Exercise brief: Once you know how many lines below hold "Tulungagung", reply with that number and add nothing.

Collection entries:
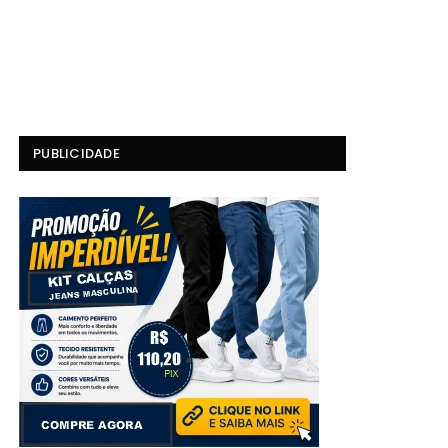
PUBLICIDADE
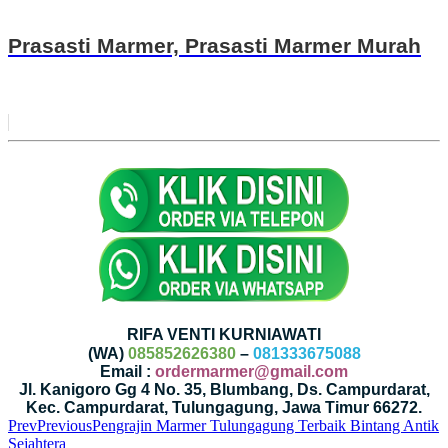
Prasasti Marmer, Prasasti Marmer Murah
RIFA VENTI KURNIAWATI
(WA)
085852626380
–
081333675088
Email :
ordermarmer@gmail.com
Jl. Kanigoro Gg 4 No. 35, Blumbang, Ds. Campurdarat,
Kec. Campurdarat, Tulungagung, Jawa Timur 66272.
Prev
Previous
Pengrajin Marmer Tulungagung Terbaik Bintang Antik
Sejahtera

Result of the task: 2